Impala - Architecture
Impala is an MPP (Massive Parallel Processing) query execution engine that runs on a number of systems in the Hadoop cluster. Unlike traditional storage systems, impala is decoupled from its storage engine. It has three main components namely, Impala daemon (Impalad), Impala Statestore, and Impala metadata or metastore.
Impala daemon (also known as impalad) runs on each node where Impala is installed. It accepts the queries from various interfaces like impala shell, hue browser, etc.… and processes them.
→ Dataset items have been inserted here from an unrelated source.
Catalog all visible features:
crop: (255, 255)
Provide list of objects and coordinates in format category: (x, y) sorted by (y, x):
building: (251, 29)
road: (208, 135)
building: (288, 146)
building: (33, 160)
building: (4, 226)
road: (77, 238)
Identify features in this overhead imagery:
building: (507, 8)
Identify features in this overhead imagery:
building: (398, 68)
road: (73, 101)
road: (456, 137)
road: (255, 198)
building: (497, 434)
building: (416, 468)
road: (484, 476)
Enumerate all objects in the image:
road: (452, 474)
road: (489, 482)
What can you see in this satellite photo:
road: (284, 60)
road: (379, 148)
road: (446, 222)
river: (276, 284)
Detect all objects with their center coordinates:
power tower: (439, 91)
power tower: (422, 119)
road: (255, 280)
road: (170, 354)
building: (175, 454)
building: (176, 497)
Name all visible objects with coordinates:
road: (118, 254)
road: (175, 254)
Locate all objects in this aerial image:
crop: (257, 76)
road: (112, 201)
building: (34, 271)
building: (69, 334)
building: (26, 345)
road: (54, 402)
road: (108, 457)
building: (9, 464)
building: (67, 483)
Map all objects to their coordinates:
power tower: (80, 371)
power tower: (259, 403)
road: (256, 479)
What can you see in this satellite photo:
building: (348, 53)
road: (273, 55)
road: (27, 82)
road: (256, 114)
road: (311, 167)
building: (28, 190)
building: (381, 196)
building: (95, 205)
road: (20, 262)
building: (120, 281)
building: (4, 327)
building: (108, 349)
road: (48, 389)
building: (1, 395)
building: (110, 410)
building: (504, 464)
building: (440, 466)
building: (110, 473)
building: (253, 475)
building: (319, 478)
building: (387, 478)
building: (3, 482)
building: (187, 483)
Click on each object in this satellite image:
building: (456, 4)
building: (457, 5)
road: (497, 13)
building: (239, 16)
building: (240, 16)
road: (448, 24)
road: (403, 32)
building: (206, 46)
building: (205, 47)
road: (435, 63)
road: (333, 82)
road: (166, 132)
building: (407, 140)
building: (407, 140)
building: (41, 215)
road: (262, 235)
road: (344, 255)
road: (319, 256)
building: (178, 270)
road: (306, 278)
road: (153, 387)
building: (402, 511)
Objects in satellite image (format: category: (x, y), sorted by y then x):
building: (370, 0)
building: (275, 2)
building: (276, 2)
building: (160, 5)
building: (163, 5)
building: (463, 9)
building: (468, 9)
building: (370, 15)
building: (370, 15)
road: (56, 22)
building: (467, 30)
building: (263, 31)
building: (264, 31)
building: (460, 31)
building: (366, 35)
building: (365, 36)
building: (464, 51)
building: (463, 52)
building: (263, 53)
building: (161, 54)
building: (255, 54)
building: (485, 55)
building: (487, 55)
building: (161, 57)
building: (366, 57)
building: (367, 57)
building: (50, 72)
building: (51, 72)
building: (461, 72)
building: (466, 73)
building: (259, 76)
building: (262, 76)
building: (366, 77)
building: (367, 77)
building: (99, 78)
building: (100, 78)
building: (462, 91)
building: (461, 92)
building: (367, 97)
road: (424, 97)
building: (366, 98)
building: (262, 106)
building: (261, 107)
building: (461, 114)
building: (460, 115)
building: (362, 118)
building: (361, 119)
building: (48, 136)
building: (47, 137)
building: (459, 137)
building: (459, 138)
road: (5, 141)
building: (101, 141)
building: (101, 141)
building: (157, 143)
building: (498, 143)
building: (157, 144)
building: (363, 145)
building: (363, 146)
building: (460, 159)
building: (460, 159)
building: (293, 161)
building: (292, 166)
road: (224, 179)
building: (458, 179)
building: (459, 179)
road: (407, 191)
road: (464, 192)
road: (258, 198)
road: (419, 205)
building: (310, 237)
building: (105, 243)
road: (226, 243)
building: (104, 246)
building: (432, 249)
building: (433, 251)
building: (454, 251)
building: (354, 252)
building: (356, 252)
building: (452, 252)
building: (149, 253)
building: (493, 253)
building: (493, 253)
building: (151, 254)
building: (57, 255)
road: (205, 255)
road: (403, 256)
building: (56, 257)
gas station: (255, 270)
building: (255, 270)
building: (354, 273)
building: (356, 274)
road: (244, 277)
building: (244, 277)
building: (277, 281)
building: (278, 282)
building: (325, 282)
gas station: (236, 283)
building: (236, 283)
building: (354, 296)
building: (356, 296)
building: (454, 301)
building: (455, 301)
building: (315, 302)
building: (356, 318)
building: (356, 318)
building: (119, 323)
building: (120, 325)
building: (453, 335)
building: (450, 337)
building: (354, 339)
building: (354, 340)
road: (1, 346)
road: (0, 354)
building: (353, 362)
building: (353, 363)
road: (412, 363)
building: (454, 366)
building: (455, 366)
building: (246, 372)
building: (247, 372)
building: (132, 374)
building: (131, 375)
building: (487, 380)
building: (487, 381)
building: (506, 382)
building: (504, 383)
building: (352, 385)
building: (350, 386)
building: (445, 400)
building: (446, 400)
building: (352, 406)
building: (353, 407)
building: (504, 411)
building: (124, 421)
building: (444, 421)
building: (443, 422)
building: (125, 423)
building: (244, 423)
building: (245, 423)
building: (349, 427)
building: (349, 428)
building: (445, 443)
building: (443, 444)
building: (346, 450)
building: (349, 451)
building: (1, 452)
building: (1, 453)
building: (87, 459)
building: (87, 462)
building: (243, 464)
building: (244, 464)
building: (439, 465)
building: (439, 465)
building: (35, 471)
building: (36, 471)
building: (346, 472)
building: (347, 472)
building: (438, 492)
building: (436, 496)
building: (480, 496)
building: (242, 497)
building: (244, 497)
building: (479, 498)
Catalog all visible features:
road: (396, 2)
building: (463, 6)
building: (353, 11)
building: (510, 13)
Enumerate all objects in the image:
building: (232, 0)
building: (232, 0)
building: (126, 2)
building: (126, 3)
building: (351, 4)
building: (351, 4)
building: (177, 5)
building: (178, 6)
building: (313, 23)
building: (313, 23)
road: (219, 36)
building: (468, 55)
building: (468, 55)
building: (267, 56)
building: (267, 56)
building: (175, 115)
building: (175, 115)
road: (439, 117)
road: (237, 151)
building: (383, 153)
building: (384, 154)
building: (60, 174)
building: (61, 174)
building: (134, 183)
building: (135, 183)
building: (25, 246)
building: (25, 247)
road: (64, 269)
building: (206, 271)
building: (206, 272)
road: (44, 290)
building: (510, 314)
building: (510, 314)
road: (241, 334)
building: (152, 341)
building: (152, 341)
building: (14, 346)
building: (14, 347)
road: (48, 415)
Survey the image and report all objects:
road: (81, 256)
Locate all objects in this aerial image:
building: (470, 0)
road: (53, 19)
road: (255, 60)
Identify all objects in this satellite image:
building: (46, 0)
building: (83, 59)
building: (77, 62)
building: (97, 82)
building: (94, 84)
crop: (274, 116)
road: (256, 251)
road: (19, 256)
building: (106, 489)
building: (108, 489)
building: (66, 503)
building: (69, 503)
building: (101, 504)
Whenever a query is submitted to an impalad on a particular node, that node serves as a “coordinator node” for that query. Multiple queries are served by Impalad running on other nodes as well. After accepting the query, Impalad reads and writes to data files and parallelizes the queries by distributing the work to the other Impala nodes in the Impala cluster. When queries are processing on various Impalad instances, all of them return the result to the central coordinating node.
Depending on the requirement, queries can be submitted to a dedicated Impalad or in a load balanced manner to another Impalad in your cluster.
Impala State Store
Impala has another important component called Impala State store, which is responsible for checking the health of each Impalad and then relaying each Impala daemon health to the other daemons frequently. This can run on same node where Impala server or other node within the cluster is running.
The name of the Impala State store daemon process is State stored. Impalad reports its health status to the Impala State store daemon, i.e., State stored.
In the event of a node failure due to any reason, Statestore updates all other nodes about this failure and once such a notification is available to the other impalad, no other Impala daemon assigns any further queries to the affected node.
Impala Metadata & Meta Store
Impala metadata & meta store is another important component. Impala uses traditional MySQL or PostgreSQL databases to store table definitions. The important details such as table & column information & table definitions are stored in a centralized database known as a meta store.
Each Impala node caches all of the metadata locally. When dealing with an extremely large amount of data and/or many partitions, getting table specific metadata could take a significant amount of time. So, a locally stored metadata cache helps in providing such information instantly.
When a table definition or table data is updated, other Impala daemons must update their metadata cache by retrieving the latest metadata before issuing a new query against the table in question.
Query Processing Interfaces
To process queries, Impala provides three interfaces as listed below.
Impala-shell − After setting up Impala using the Cloudera VM, you can start the Impala shell by typing the command impala-shell in the editor. We will discuss more about the Impala shell in coming chapters.
Hue interface − You can process Impala queries using the Hue browser. In the Hue browser, you have Impala query editor where you can type and execute the impala queries. To access this editor, first of all, you need to logging to the Hue browser.
ODBC/JDBC drivers − Just like other databases, Impala provides ODBC/JDBC drivers. Using these drivers, you can connect to impala through programming languages that supports these drivers and build applications that process queries in impala using those programming languages.
Query Execution Procedure
Whenever users pass a query using any of the interfaces provided, this is accepted by one of the Impalads in the cluster. This Impalad is treated as a coordinator for that particular query.
After receiving the query, the query coordinator verifies whether the query is appropriate, using the Table Schema from the Hive meta store. Later, it collects the information about the location of the data that is required to execute the query, from HDFS name node and sends this information to other impalads in order to execute the query.
All the other Impala daemons read the specified data block and processes the query. As soon all the daemons complete their tasks, the query coordinator collects the result back and delivers it to the user.